Die Daten der „FitMit AOK“-App verbleiben zum überwiegenden Teil auf dem Smartphone der Nutzer. Die AOK Nordost speichert lediglich Datum und Typ der zu belohnenden Aktivität sowie die daraus erzielten Prämienpunkte. Sensible Gesundheitsdaten, wie die Ergebnisse von Vorsorgeuntersuchungen, werden weder erhoben noch gespeichert. Rückschlüsse auf den individuellen Gesundheitszustand des Versicherten sind aus der App nicht ersichtlich.
Apps für chronische Krankheiten
Nach der Wirksamkeit von Gesundheits-Apps werde derzeit intensiv geforscht. „Sie können motivierend wirken, insbesondere bei den Bemühungen zur Änderung des Lebensstils.
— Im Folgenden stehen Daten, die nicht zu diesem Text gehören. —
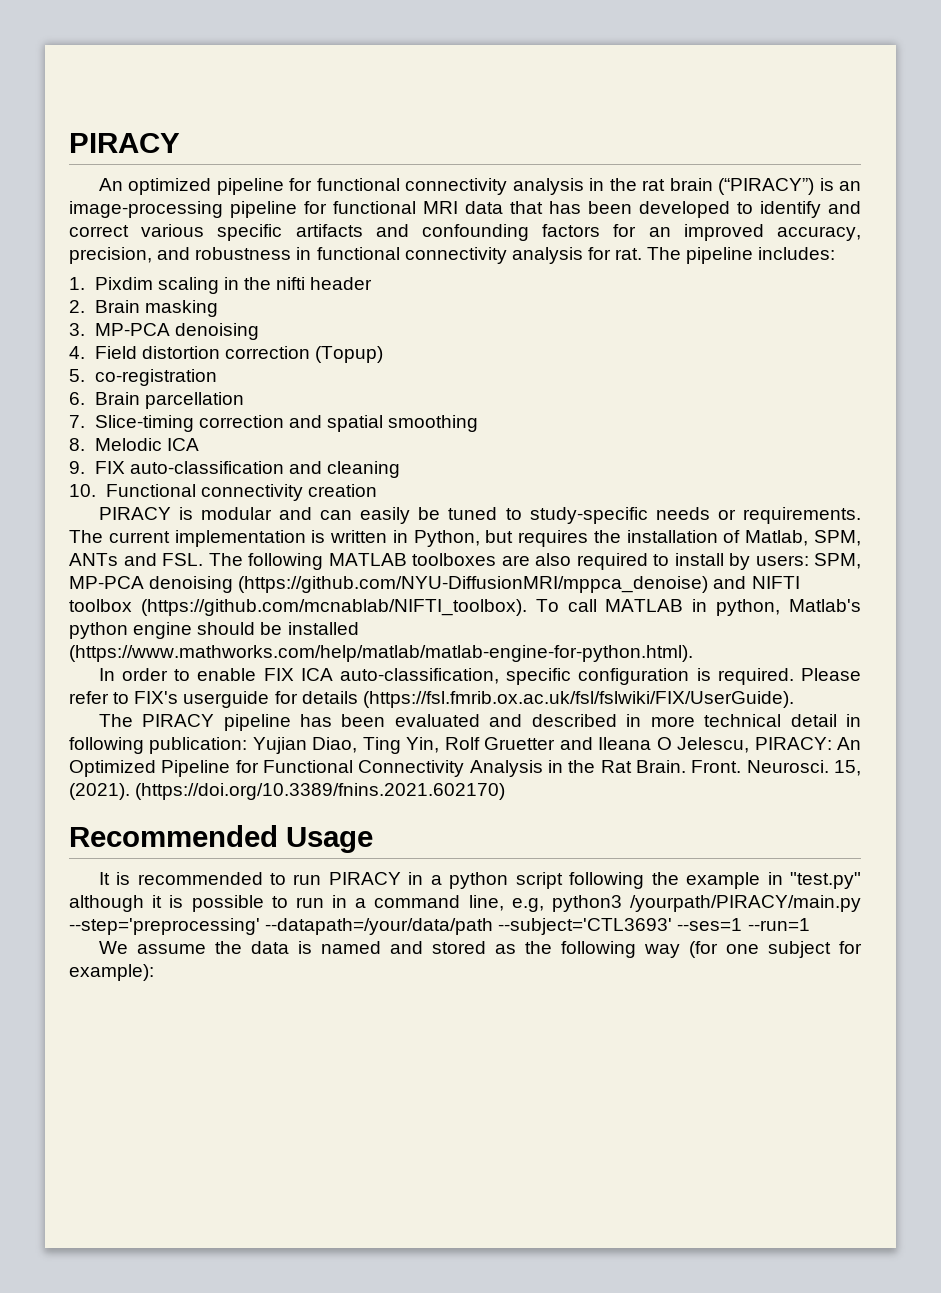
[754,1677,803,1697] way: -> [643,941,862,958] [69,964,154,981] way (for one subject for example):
Sie können darüber hinaus wertvolle Informationen liefern, genau dort, wo Entscheidungen zu treffen sind“, sagt die Ernährungspsychologin Hannelore Daniel. In den USA boomen schon jetzt Apps, die auf Vitalfunktionen wie Blutdruck, Puls, Schlaf und Bewegung zugreifen. Bei chronischen Krankheiten kann eine App unterstützend wirken, zum Beispiel bei Diabetes oder Schmerzen. „Ich sehe solche Apps als sehr große Chance“, erklärt Ursula Kramer.